The chairman of the legislative prison oversight committee, state Sen. Cam Ward, called the allegations "inexcusable."
"This is a black eye on our corrections system and on our state," said Ward, R-Alabaster.
Stevenson said the investigation started after his group received dozens of complaints in a short period of time from inmates at Elmore earlier this year. Staffers spent three months at the facility interviewing inmates and prison workers, he said.
In the past six months, there have been nearly a dozen reports of prisoners at Elmore having been handcuffed, stripped naked and then beaten by several guards. Some of the inmates have required hospitalization and suffered permanent injuries, according to the EJI report.
At Donaldson and Bibb, there have been reports of male correctional officers that forced young male inmates to perform sex acts, including oral sex, and then threatened to file disciplinary charges against them if they refused or reported the abuse, the report said.
An earlier report by the Equal Justice Initiative cited sexual abuse of female inmates by male guards at Tutwiler Prison in Wetumpka.

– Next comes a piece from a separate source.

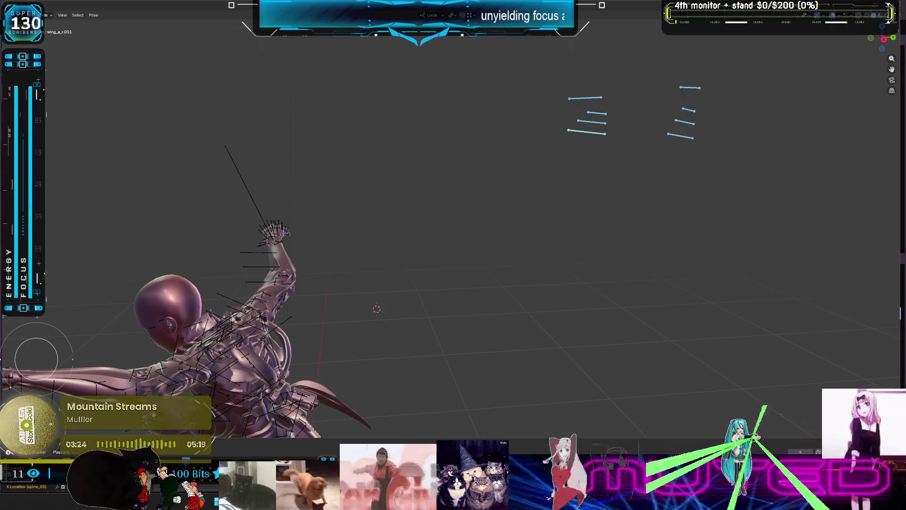
key(ctrl+z)
key(ctrl+z)
key(ctrl+z)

Thomas brought in the National Institute of Corrections, part of the Justice Department, to conduct a review at Tutwiler. Its report, released in January, cited the lack of security cameras monitoring major areas of the prison.
In response, Thomas got the Legislature to appropriate $3.5 million for security improvements at Tutwiler, including cameras to monitor conduct inside the walls.
Four former employees of Ventress Correctional Facility in Clayton are scheduled for sentencing Sept. 23 on charges related to the beating death of inmate Rocrast Mack. The most serious of the four, former prison supervisor Michael Smith, faces up to life in prison for hitting and stomping Mack and then trying to cover up how he died.